De hecho, será el amor el que enseñe a los padres a descubrir el momento más
adecuado para hablar y para callar; el tiempo para jugar con los niños e
interesarse por sus problemas sin someterlos a un interrogatorio y el de
respetar su necesidad de estar a solas; las ocasiones en que conviene «soltar
un poco de cuerda» y «no darse por enterados» frente a aquellas otras en que lo
que procede es intervenir con decisión e incluso con resuelta viveza…
Y, según decía, en todo este difícil arte los padres resultan insustituibles.
Un matrimonio muy agobiado por su trabajo profesional buscaba en una tienda de
juguetes un regalo para su niño: pedían algo que lo divirtiera, lo mantuviese
tranquilo y, sobre todo, le quitara la sensación de estar solo. Una dependiente
inteligente les explicó: «lo siento, pero no vendemos padres».
2) La primera cosa que el hijo necesita para ser educado es que sus padres
se quieran entre sí.
«Hacemos que no le falte de nada, estamos pendientes hasta de sus menores
caprichos, y sin embargo…».
Expresiones como ésta las oímos a menudo, proferidas por tantos padres que se
vuelcan aparentemente sobre sus hijos —alimentos sanos, reconstituyentes,
juegos, vestidos de marca, vacaciones junto al mar, diversiones, etc.—, pero se
olvidan de la cosa más importante que precisan los críos: que los propios
padres se amen y estén unidos.
El cariño mutuo de los padres es el que ha hecho que los hijos vengan al mundo.
Y ese mismo afecto recíproco debe completar la tarea comenzada, ayudando al
niño a alcanzar la plenitud y la felicidad a que se encuentra llamado. El
complemento natural de la procreación, la educación, ha de estar movido por las
mismas causas —el amor de los padres— que engendraron al hijo.
Desde hace ya bastantes siglos se ha dicho que, al salir del útero materno,
donde el líquido amniótico lo protegía y alimentaba, el niño reclama
imperiosamente otro «útero» y otro «líquido», sin los que no podría crecer y
desarrollarse; a saber, los que originan el padre y la madre al quererse de
veras.

## Información proporcionada
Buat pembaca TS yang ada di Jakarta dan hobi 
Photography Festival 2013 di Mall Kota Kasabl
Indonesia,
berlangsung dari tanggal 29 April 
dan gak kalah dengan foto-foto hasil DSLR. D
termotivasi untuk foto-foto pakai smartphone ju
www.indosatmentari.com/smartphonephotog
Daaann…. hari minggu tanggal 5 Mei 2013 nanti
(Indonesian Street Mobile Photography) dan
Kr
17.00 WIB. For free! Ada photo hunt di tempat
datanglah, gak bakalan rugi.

## Explorar el material
1 - Extrae sin ningún cambio las líneas de los registros que van desde el comienzo hasta la línea que contiene "www.indosatmentari.com/smartphonephotog", ambas incluidas.
2 - Prosigue el texto sobre el amor de los padres y la educación de los hijos a partir de su última oración.

## Respuestas numeradas
1 -
Buat pembaca TS yang ada di Jakarta dan hobi 
Photography Festival 2013 di Mall Kota Kasabl
Indonesia,
berlangsung dari tanggal 29 April 
dan gak kalah dengan foto-foto hasil DSLR. D
termotivasi untuk foto-foto pakai smartphone ju
www.indosatmentari.com/smartphonephotog

2 -
Por eso, cada uno de los esposos debe engrandecer la imagen del otro ante los
hijos y evitar cuanto pueda hacer disminuir el cariño de éstos hacia su
cónyuge. Desde que los críos son muy pequeños, además de manifestar prudente
pero claramente el afecto que los une, los padres han de prestar atención a no
hacerse reproches mutuos delante de ellos, a no permitir uno lo que el otro
prohíbe, a evitar de plano ciertas aberrantes recomendaciones al niño: «esto no
se lo digas a papá (o a mamá)», etc.
3) Enseñar a querer.
Como acabamos de ver, el principio radical de la educación es que los padres se
quieran entre sí y, como fruto de ese amor, que quieran de veras a sus hijos;
el fin de esa educación es que los hijos, a su vez, vayan aprendiendo a querer,
a amar.
Curiosamente y en compendio, educar es amar, y amar es enseñar a amar.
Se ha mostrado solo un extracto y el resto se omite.